When trying to get a 48 kHz sample rate on EFM32GG with the HFPERCLK set to 48 MHz in I2S mode, I get a clock speed at about 46.9 kHz. Can I get more precision in this clock rate while in master mode?
Answer
The USART clock in master mode is derived by dividing the HPERCLK. The clock divider used in the EFM32 USART is a 15-bit integral part and a 2-bit fractional part. While the hardware supports a fractional divider, it is suppressed while in master mode because it potentially violates specifications for the slave device.
To get the 48 kHz sample rate, the divider register should be configured as 0x700. This is configured in USART_BaudrateSyncSet in the em_usart.c file in emlib.

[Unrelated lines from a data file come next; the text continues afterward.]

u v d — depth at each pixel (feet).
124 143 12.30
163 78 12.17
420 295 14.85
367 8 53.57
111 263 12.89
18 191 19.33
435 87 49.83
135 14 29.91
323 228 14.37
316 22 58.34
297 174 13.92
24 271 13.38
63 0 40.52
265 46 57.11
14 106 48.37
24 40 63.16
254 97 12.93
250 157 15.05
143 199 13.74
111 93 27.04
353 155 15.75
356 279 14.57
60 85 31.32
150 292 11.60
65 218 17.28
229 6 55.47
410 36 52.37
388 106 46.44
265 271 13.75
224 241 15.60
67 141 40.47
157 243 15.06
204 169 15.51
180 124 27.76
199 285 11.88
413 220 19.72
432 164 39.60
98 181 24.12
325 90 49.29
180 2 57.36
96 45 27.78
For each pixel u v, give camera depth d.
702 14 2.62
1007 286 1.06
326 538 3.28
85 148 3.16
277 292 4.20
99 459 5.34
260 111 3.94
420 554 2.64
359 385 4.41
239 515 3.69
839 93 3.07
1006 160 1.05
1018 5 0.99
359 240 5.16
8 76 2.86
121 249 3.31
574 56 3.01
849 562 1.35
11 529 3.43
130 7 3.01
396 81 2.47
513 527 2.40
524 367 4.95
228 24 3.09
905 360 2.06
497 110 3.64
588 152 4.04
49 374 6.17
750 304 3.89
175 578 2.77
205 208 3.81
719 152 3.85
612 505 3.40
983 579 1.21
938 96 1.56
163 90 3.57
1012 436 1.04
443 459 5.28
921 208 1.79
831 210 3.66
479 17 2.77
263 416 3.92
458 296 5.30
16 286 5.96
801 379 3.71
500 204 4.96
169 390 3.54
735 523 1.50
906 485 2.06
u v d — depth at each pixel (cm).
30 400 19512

br = fHFPERCLK/(2*(1+USARTn_CLKDIV/256)
= 48M/(2*(1+0x700/256) = 3MHz
Then
sample per second = br/32/2
= 3M/32/2 = 46.875kHz
If the slave can tolerate some clock duty cycle variation, you could use the fractional part (0x6C0) to get a more accurate clock.
Where can find the USB 2.0 certification report for Wonder Gecko (WG) and Leopard Gecko (LG)?
Answer
You can find a test report for the GG along with the Application Note AN0046 files in Simplicity Studio. To find this document:
Select an EFM32WG or EFM32LG device in the [Enter product name] text box in Solutions pane in Simplicity Studio. Alternatively, connect an EFM32WG or EFM32LG kit, once Simplicity Studio displays the starter kit in Device pane, click on the kit.
Click the [Documentation] tab in right pane, click on [Application Notes], a bench of application note list displayed.
Right click on any application note, a dialog pop up.
Select [AN0046 USB Hardware Design Guide].
Click [Open Folder] at the bottom of the Application Notes dialog.
USB_2.0_Certification_report_Energy_Micro.pdf located at directory doc.
We do not have separate reports for WG and LG, but the software and the USB module are the same.
Where can I find specifications for the internal Gecko MCU VREF?
Answer
We do not have characterization of the internal references by themselves, but the accuracy is reflected in the peripheral characterization. For example, the error numbers of the ADC include the inaccuracies of the internal reference.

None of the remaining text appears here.